= Mustafa Hamdan =

Lebanese general

Mustafa Hamdan (or Mustapha Hamdan), (مصطفى حمدان; born 1955) is a retired Lebanese army general and head of the presidential guard, and head of Al-Mourabitoun movement. He is also the nephew of the group's founder, Ibrahim Kulaylat.

==Career==
Mustafa Hamdan was tasked with protecting army commander Émile Lahoud in 1990. He was appointed head of the Republican Guard in 1998. He is known to be a close aide-de-camp to Lebanese President Émile Lahoud and Michel Aoun.

==Controversy==
On 30 August 2005, Hamdan was arrested along with three other Lebanese generals during the investigation of the assassination of former Lebanese Prime Minister Rafik Hariri, who was killed on 14 February 2005 in a massive explosion targeting his motorcade near downtown Beirut.

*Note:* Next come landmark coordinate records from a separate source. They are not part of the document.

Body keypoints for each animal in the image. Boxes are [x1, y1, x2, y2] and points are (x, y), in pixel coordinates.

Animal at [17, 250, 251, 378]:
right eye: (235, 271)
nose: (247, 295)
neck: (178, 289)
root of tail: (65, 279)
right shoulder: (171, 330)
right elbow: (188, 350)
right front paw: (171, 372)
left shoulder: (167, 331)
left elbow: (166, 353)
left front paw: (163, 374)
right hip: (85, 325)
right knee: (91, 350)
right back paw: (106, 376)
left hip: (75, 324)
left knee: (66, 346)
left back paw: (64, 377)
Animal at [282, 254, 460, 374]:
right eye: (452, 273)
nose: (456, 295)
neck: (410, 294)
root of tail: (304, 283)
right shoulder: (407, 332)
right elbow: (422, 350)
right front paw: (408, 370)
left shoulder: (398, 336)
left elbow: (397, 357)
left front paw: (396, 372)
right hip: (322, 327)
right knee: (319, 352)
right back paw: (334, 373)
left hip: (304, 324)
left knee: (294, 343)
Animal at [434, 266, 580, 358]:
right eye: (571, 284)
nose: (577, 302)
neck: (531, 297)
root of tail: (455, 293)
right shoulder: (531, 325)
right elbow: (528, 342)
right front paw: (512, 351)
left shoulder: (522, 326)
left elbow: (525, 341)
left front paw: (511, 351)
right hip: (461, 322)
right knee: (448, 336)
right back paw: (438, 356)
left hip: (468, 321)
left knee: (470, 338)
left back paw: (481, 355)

The other generals arrested were Jamil al Sayyed, Ali Al Hajj and Raymond Azar. The 19 October 2005 Mehlis report stated Hamdan told a witness: "We are going to send him on a trip -- bye, bye Hariri." It also quoted a witness saying that Hamdan had provided logistical support. Hamdan and other generals were held in Roumieh prison, northeast of Beirut from 2005 to 29 April 2009 . They were released from the prison upon the order of Special Tribunal Lebanon Pre-Trial Judge Daniel Fransen due to lack of evidence. They were not charged with a crime.